Images with localized body landmarks
# # #

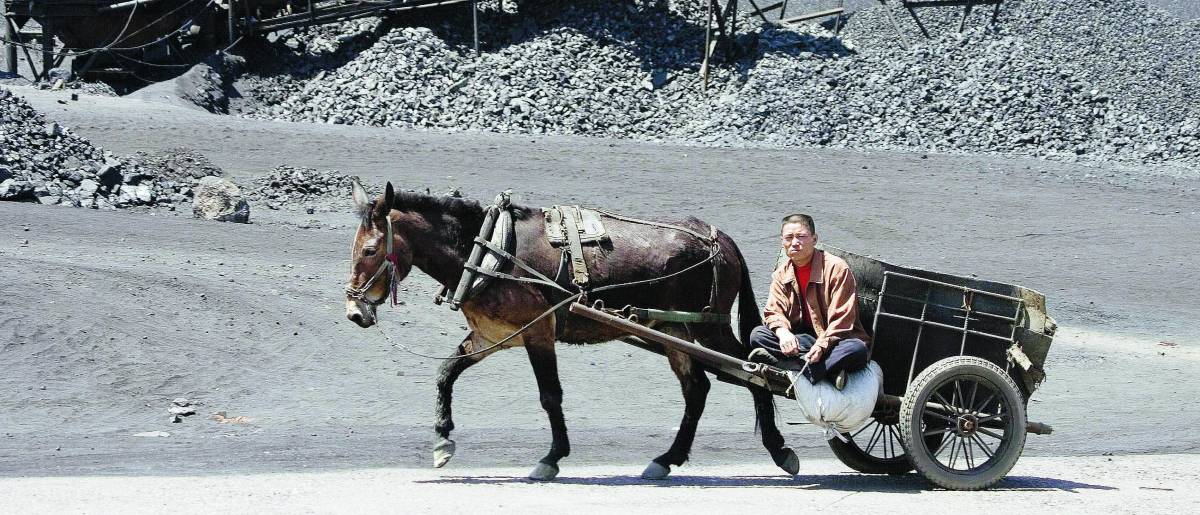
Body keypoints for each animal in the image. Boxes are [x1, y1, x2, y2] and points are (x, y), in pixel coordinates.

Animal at [345, 180, 796, 477]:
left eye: (370, 249)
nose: (353, 311)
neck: (489, 250)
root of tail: (721, 238)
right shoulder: (492, 335)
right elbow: (445, 372)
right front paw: (442, 441)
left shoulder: (538, 332)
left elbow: (550, 396)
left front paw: (551, 458)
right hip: (676, 332)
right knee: (700, 388)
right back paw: (667, 459)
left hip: (706, 327)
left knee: (756, 370)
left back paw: (779, 450)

# # #

**Work to complete**.
Leave out the pictures and restate, word for word, the lines from the top of the data through the line containing "left hip: (706, 327)", both included.

**Output of the exercise**.
Body keypoints for each animal in the image. Boxes are [x1, y1, x2, y2] and points are (x, y), in pixel coordinates.

Animal at [345, 180, 796, 477]:
left eye: (370, 249)
nose: (353, 311)
neck: (489, 250)
root of tail: (721, 238)
right shoulder: (492, 335)
right elbow: (445, 372)
right front paw: (442, 441)
left shoulder: (538, 332)
left elbow: (550, 396)
left front paw: (551, 458)
right hip: (676, 332)
right knee: (700, 388)
right back paw: (667, 459)
left hip: (706, 327)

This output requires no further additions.